=== DOCUMENT PASSAGE ===
The implications of Shiller’s research findings are far-reaching. They show that, if large numbers of investors fail to engage in market timing, stock prices will eventually reach the insanely dangerous levels where they reside today and trillions of dollars of consumer buying power will be lost in a price crash. The loss of trillions in spending power will of course bring on an economic contraction, which bankrupts hundreds of thousands of businesses and causes millions of workers to lose their jobs. We all would be better off if we never created the irrational-exuberance gains in the first place and were satisfied with the 6.5 percent real annual return that is justified by economic productivity gains.

The message obviously has not connected with more than a small percentage of the investing population. Today’s CAPE value is worse than the one that brought on the Great Depression. What gives? Given how much more rewarding and how much less risky stock investing would be if we all took Shiller’s Nobel-prize-winning research to heart, why don't we do that.

One big reason is that each day’s stock market action reaffirms a belief in Buy-and-Hold.

Stock prices go up and down throughout the day and the overall gain or loss for the day is widely reported. No distinction is made between the gains that were caused by economic developments (some obviously are) and the gains that are the product of a shift in investor emotions. So even those investors who believe that there is some merit to Shiller’s claims are led to believe that it is the Buy-and-Hold Model for understanding how the market works that better explains what is going on. News reports indicate that efforts to get inflation under control caused prices to increase by 2 percent and no alternative explanations are advanced. So that must be the reasonable assessment of the day’s action, no?
=== RAW DATA ===
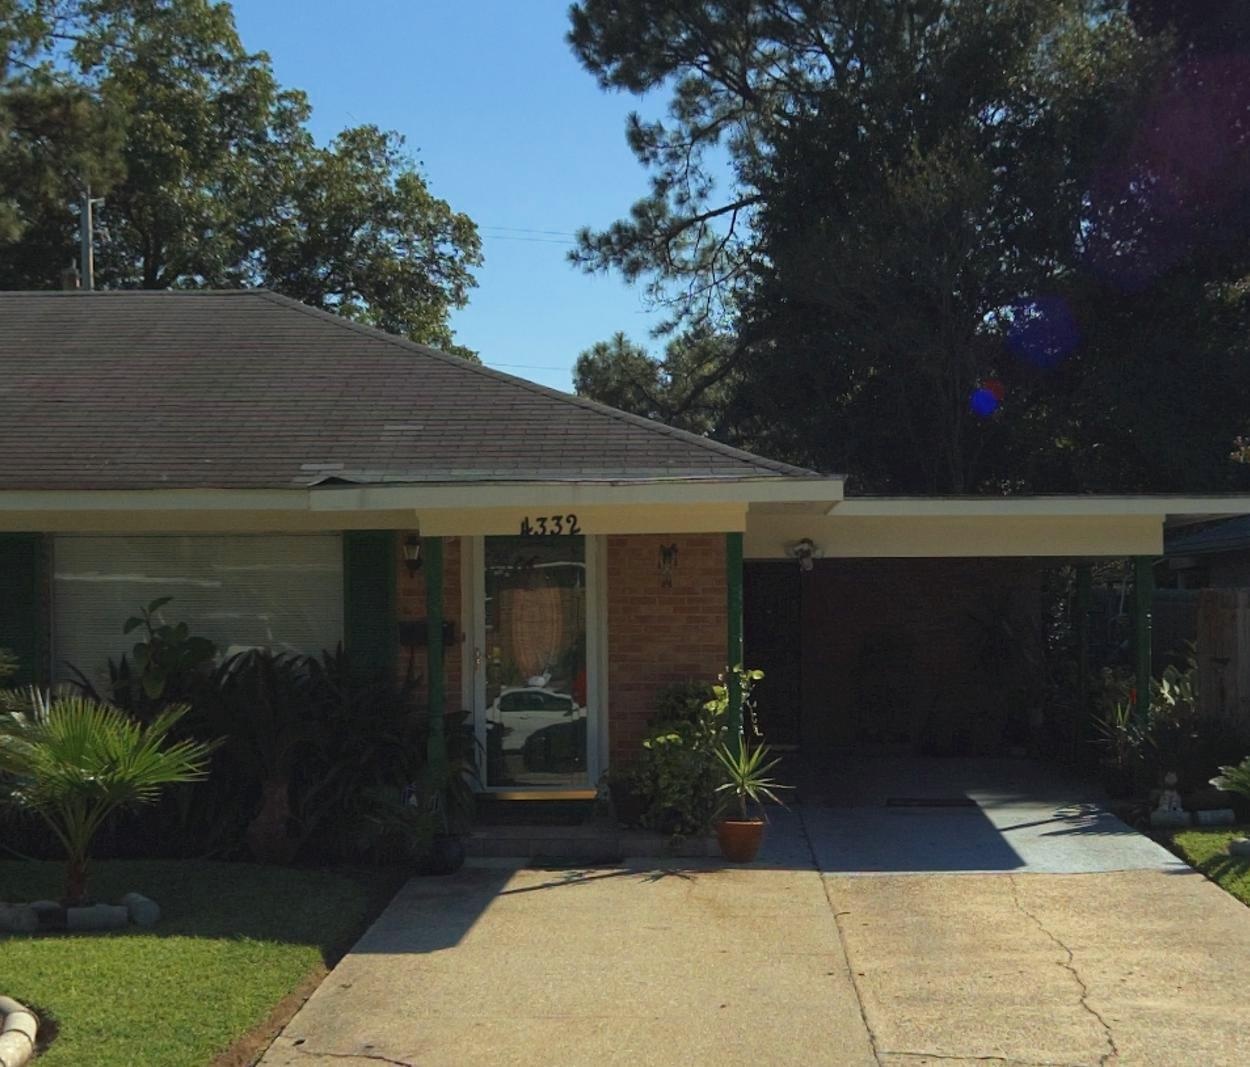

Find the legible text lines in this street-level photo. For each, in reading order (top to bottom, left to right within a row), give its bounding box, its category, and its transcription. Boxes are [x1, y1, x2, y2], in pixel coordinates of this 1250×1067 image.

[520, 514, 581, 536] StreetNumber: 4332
===
| TO DO |
a: In the passage on Shiller's research, what harms does the text say follow, directly or in turn, from a stock price crash?
b: From the passage on Shiller's research, extract the stretch from "The message obviously" through "belief in Buy-and-Hold.".
The listing isn't needed for any of this.

| TASK-BY-TASK RESULTS |
a:
- The loss of trillions of dollars of consumer buying power
- An economic contraction
- Hundreds of thousands of businesses going bankrupt
- Millions of workers losing their jobs

b:
The message obviously has not connected with more than a small percentage of the investing population. Today’s CAPE value is worse than the one that brought on the Great Depression. What gives? Given how much more rewarding and how much less risky stock investing would be if we all took Shiller’s Nobel-prize-winning research to heart, why don't we do that.

One big reason is that each day’s stock market action reaffirms a belief in Buy-and-Hold.